Source data Start Marker

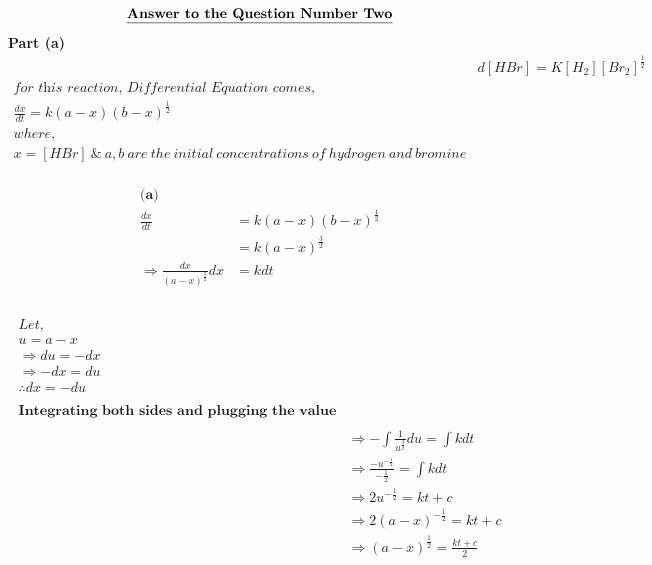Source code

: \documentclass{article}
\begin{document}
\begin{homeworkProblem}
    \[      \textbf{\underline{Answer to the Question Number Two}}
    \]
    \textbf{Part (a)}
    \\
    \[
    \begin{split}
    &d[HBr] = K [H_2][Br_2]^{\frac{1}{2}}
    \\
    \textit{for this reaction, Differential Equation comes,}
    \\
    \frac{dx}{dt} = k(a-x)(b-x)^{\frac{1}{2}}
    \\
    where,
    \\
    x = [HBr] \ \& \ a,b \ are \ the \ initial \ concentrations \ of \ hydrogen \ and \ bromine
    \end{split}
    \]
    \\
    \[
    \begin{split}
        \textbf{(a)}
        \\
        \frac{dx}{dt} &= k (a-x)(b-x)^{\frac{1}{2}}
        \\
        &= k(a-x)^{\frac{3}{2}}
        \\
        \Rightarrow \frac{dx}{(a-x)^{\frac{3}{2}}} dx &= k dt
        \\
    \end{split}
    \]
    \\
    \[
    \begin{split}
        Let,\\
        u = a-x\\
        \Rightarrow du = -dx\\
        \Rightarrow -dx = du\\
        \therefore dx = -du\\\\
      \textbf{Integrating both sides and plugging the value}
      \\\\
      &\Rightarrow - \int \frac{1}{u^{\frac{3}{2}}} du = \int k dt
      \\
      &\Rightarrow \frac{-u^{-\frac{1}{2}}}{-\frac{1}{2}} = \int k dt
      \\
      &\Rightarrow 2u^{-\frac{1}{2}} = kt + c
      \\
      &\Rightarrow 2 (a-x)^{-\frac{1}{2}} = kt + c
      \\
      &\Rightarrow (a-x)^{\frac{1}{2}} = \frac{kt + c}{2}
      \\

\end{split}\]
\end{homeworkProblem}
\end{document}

Source data End Marker

Return each line of the data where the word "Rightarrow" appears.

Answer area
        \Rightarrow \frac{dx}{(a-x)^{\frac{3}{2}}} dx &= k dt
        \Rightarrow du = -dx\\
        \Rightarrow -dx = du\\
      &\Rightarrow - \int \frac{1}{u^{\frac{3}{2}}} du = \int k dt
      &\Rightarrow \frac{-u^{-\frac{1}{2}}}{-\frac{1}{2}} = \int k dt
      &\Rightarrow 2u^{-\frac{1}{2}} = kt + c
      &\Rightarrow 2 (a-x)^{-\frac{1}{2}} = kt + c
      &\Rightarrow (a-x)^{\frac{1}{2}} = \frac{kt + c}{2}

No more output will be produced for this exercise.